O escritor José Saramago , muito criticado por afirmar que a Bíblia é "um manual de maus costumes", iniciou hoje, em Lisboa, a apresentação do seu novo romance, " Caim ", dizendo: "Não procurem os hematomas, tenho a pele bastante dura".
Recebido ao fim da tarde com sala cheia, no grande auditório da Culturgest, de pé e com palmas, o Prémio Nobel da Literatura 1998 sublinhou ser essa a única referência que faria sobre "a suposta polémica que surgiu no dia em que foi lançado o livro (em Penafiel, a 18 de Outubro), centrado na figura bíblica de Caim, que assassina o irmão, Abel.
Tal polémica, segundo o escritor, foi desencadeada "a mando da Igreja Católica e com a execução dos seus homens de mão, ou jornalistas de mão, ou outros que se guiam por interesses pessoais ou rancores pessoais", mas não afastou os leitores, "que não se deixaram intimidar pelo arraial".
Vendas ultrapassam 70 mil
"Venderam-se mais de 70 mil exemplares em pouco mais de 10 dias", sublinhou Saramago, acrescentando: "Da Bíblia, parece que se venderam uns exemplares mais e eu congratulo-me, porque as pessoas que não a tinham lido podem agora confirmar a justeza das minhas observações".
A acusação de que faz "uma leitura literal da Bíblia", o autor de "Caim" respondeu, com veemência: "Eu não podia fazer uma leitura simbólica, não sou teólogo - Deus me livre!".
Além disso - prosseguiu - "se fizesse uma leitura simbólica, como a faria?

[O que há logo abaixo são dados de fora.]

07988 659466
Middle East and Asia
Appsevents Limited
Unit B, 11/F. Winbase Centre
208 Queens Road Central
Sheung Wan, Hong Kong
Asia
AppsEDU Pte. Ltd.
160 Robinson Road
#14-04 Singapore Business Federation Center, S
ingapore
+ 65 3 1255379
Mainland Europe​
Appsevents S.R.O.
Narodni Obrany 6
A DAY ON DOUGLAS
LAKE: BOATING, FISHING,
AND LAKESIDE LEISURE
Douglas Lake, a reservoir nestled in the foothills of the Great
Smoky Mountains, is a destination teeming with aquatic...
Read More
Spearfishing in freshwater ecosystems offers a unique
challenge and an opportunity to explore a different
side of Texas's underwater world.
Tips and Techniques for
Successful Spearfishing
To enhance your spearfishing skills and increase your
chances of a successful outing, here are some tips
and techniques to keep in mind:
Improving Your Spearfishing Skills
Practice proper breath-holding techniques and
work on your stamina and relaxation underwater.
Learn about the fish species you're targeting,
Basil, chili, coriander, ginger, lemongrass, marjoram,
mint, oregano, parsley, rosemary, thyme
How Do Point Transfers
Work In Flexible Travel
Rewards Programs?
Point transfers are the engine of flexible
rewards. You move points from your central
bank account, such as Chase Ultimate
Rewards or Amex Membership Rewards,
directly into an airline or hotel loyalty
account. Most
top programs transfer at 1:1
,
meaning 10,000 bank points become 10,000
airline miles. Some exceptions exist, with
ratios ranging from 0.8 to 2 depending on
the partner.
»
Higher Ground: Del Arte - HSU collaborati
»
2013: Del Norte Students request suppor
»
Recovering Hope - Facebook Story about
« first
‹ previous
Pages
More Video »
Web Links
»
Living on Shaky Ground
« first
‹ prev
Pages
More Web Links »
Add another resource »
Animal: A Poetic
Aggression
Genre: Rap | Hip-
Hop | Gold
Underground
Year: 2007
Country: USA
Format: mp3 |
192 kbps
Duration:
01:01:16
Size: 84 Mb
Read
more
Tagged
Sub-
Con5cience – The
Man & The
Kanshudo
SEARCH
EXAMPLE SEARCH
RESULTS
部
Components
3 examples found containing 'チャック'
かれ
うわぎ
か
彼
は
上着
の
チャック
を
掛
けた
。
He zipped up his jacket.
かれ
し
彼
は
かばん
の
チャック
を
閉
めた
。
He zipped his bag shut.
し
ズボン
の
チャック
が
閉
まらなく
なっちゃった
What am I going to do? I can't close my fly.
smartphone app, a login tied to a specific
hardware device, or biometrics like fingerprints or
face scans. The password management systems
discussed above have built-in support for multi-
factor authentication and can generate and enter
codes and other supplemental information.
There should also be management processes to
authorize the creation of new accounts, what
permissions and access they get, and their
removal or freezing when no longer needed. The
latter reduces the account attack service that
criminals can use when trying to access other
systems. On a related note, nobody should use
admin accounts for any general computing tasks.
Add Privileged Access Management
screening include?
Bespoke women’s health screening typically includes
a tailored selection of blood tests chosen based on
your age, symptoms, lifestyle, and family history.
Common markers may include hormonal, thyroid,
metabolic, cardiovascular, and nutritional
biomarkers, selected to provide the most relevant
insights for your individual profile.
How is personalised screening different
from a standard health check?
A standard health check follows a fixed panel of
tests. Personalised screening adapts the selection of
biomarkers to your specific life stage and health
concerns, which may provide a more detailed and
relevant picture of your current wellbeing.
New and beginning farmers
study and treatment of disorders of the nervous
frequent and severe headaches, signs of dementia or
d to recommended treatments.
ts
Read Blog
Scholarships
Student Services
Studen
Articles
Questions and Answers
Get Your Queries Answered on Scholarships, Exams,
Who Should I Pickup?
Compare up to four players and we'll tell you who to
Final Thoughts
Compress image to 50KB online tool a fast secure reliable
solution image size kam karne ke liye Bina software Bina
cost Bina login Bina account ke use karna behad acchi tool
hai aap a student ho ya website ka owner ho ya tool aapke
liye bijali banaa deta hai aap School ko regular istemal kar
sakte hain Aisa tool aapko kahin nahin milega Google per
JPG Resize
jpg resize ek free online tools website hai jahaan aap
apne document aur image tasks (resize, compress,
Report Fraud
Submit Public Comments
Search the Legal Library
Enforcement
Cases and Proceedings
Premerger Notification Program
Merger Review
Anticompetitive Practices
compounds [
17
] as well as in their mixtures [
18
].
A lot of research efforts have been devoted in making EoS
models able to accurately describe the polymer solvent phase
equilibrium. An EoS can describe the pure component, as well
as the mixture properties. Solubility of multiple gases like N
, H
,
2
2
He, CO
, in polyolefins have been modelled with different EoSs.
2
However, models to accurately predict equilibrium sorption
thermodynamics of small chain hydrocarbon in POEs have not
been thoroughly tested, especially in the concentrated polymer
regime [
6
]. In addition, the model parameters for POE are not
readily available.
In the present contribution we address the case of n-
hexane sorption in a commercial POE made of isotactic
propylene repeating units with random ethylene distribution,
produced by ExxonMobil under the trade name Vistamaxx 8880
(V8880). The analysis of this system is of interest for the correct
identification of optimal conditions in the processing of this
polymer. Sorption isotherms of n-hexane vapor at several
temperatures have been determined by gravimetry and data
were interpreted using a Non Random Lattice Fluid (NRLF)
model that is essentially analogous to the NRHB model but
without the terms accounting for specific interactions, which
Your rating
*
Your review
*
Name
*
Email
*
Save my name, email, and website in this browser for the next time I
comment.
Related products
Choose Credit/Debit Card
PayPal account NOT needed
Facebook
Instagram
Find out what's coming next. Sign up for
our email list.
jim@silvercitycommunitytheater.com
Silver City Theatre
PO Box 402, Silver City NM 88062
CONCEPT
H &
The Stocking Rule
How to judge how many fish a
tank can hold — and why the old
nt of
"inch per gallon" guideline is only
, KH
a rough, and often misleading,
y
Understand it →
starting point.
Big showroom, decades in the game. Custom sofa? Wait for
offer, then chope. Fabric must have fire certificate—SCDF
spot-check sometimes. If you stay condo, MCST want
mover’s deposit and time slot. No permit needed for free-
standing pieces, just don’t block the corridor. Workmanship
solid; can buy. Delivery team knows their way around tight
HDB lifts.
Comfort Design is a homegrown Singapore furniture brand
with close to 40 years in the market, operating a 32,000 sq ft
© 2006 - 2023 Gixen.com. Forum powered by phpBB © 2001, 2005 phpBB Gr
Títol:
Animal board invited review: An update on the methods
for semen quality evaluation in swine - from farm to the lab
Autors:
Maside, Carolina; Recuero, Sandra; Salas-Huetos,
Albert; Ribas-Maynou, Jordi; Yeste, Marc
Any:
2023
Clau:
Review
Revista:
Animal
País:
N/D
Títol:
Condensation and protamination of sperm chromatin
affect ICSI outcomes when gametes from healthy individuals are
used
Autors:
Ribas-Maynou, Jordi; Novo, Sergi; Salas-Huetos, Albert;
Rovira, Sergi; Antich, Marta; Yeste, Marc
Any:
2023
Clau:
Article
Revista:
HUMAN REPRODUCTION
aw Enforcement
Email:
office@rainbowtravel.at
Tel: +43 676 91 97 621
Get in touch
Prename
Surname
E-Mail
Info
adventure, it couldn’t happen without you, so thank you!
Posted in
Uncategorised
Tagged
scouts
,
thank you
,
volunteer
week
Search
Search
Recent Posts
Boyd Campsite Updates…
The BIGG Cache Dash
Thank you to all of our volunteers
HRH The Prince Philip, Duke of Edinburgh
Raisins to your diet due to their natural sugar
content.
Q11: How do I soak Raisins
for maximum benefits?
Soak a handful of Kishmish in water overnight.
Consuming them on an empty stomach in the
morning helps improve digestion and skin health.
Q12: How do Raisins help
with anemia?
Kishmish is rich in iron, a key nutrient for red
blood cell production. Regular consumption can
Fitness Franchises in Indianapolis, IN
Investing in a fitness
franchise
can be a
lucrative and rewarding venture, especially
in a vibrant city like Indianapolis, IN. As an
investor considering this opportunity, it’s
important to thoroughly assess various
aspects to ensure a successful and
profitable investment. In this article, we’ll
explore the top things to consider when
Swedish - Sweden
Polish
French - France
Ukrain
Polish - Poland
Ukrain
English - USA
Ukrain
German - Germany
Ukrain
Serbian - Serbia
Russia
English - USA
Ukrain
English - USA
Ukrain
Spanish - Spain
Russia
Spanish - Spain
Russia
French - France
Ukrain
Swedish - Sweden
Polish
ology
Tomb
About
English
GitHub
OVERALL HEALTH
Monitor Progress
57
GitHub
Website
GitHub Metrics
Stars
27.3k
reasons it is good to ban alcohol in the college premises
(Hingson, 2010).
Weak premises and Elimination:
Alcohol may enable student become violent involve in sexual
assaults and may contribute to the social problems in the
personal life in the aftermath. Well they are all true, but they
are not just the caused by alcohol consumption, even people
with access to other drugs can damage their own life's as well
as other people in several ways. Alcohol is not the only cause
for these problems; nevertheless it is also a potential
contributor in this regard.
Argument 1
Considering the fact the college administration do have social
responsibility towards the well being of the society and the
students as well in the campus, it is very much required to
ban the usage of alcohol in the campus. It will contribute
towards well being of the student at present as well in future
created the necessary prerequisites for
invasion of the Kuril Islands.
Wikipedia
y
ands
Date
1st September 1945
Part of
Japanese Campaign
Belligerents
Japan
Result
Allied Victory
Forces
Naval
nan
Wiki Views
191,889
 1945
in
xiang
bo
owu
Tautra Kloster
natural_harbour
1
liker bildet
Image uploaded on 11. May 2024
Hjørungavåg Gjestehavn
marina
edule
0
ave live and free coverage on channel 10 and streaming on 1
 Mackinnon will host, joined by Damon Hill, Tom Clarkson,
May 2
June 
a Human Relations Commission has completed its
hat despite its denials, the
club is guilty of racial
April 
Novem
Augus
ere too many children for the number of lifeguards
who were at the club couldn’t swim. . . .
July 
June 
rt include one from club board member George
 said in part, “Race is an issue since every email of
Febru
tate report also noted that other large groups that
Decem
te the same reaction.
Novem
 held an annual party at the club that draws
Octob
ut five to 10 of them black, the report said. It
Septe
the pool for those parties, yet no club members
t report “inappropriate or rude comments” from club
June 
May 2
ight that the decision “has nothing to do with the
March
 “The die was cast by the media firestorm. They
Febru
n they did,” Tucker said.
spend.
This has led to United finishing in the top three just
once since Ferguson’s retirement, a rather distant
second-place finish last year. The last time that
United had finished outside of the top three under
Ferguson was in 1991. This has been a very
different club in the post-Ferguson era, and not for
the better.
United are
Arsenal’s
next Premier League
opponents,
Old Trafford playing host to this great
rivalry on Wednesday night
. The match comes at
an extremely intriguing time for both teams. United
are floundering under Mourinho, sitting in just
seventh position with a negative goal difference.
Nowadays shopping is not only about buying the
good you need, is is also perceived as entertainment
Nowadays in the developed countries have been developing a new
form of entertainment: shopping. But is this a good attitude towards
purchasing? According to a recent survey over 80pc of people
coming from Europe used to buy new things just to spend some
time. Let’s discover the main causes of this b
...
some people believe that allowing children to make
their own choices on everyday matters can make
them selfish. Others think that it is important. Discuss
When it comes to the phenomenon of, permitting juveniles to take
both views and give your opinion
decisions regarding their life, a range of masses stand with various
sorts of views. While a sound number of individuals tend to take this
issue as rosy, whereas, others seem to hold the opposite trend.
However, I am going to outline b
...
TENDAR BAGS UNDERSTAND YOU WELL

Há muitas! (...) Que bom ser ingénuo, que bom não ser cínico... Tomei à letra o que na letra está".
Depois, instou a Igreja, os teólogos e os padres a "colocarem ao pé de cada leitor da Bíblia alguém que a interprete" ou, em alternativa, sugeriu: "Porque é que vocês não imprimem tirinhas de papel para pôr na Bíblia, para que as pessoas leiam aquilo que vocês querem?".
Embora ateu, Saramago considera Caim "um velho amigo", cuja história leu há várias décadas e lhe ficou na memória, por crer que ele foi vítima de um Deus injusto, que o maltratou e humilhou, o que o terá levado a matar o irmão, quando quem queria matar era Deus.
O "melhor" de sempre
Escreveu o romance em quatro meses e considera-o "do melhor" que produziu, "em todos os aspectos", inclusive "no uso de uma linguagem que não é nova" - "que tem andado sempre comigo", observou - mas que "estava esquecida".
Reiterando que não queria falar da polémica, que classificou como "uma espécie de fartar-vilanagem", José Saramago disse que ela nem sequer lhe "tocou a pele" e que resistirá "a todas as canalhadas que se façam à volta do livro" e da sua pessoa.
"Porque, sem querer parecer vaidoso, estou acima de tudo quanto digam de mim. Não estou acima de tudo o que digam de bem de mim. Isso recebo com alegria, com gratidão", frisou.